YOUR INSTRUCTIONS:
Can you sum up the comment thread below in three sentences?

READING TEXT:
25 Comments (+add yours?)

  1. Bryan Ens
    Jul 13, 2015 @ 17:14:24

    I prefer the second…but only because the first one has mosquitos 🙂

    Reply

    • kanzensakura
      Jul 13, 2015 @ 17:24:35

      Yeah. Skeeters are mean buggers.

      Reply

      • Bryan Ens
        Jul 13, 2015 @ 17:39:04

        is it ‘legal’ for a traditional haiku to end with the line, “cruel little bastards”?

        Reply

        • kanzensakura
          Jul 13, 2015 @ 17:41:43

          No, but cruel l’il bastards for the five syllables would be as would be evil in place of cruel…lol. insidious imps come to mind as well.

          Reply

          • Bryan Ens
            Jul 13, 2015 @ 18:08:09

            up where I live, “cruel” is almost pronounced as a single syllable word…but just to be on the safe side, change it to “damn”. Is swearing allowed in haiku?

Keypoint coordinate data:
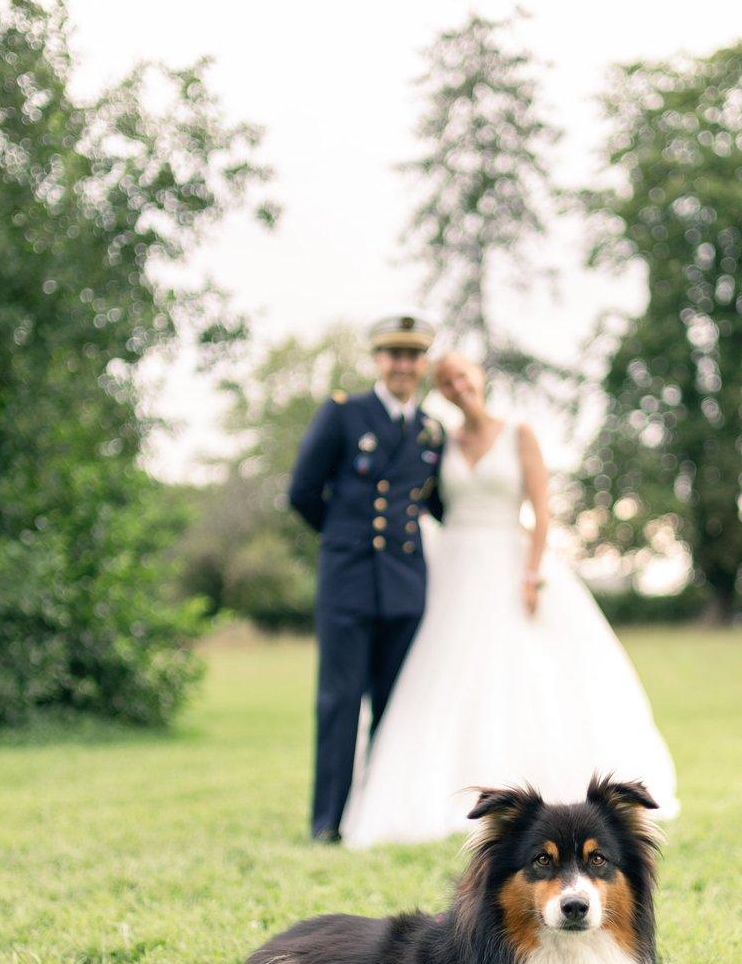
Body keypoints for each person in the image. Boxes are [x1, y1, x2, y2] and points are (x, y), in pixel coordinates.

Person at [341, 352, 679, 847]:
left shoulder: (519, 432)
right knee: (446, 674)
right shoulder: (441, 443)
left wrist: (532, 571)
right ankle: (441, 789)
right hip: (453, 567)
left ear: (479, 378)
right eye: (447, 382)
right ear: (443, 392)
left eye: (463, 376)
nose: (458, 386)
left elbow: (542, 510)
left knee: (522, 671)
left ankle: (532, 785)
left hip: (509, 561)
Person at [288, 315, 446, 841]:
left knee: (394, 707)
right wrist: (342, 538)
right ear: (378, 361)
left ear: (423, 364)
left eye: (412, 356)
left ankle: (374, 817)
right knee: (339, 702)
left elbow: (440, 505)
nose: (403, 366)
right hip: (349, 580)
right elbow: (303, 492)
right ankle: (326, 822)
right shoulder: (343, 414)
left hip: (404, 586)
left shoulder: (431, 430)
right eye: (393, 355)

WRITTEN SOLUTION:
Bryan Ens prefers the second one only because the first one has mosquitos, and kanzensakura agrees that skeeters are mean. Bryan Ens asks whether a traditional haiku may end with the line "cruel little bastards," and kanzensakura says no but offers "cruel l'il bastards" for the five syllables, "evil" in place of "cruel," and "insidious imps." Bryan Ens says that "cruel" is almost pronounced as a single syllable where Bryan Ens lives, suggests "damn" instead, and asks whether swearing is allowed in haiku.